Set down each line of the records once more, precisely, and omit the pictures.

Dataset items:
§

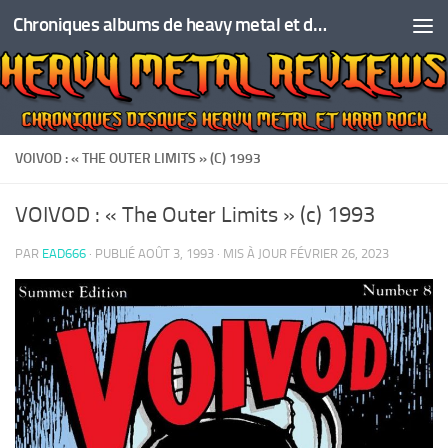
Chroniques albums de heavy metal et de hard rock
Skip to content
VOIVOD : « THE OUTER LIMITS » (C) 1993
VOIVOD : « The Outer Limits » (c) 1993
PAR
EAD666
· PUBLIÉ
AOÛT 3, 1993
· MIS À JOUR
FÉVRIER 26, 2023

§

**EXERCISE OUTPUT:**
Chroniques albums de heavy metal et de hard rock
Skip to content
VOIVOD : « THE OUTER LIMITS » (C) 1993
VOIVOD : « The Outer Limits » (c) 1993
PAR
EAD666
· PUBLIÉ
AOÛT 3, 1993
· MIS À JOUR
FÉVRIER 26, 2023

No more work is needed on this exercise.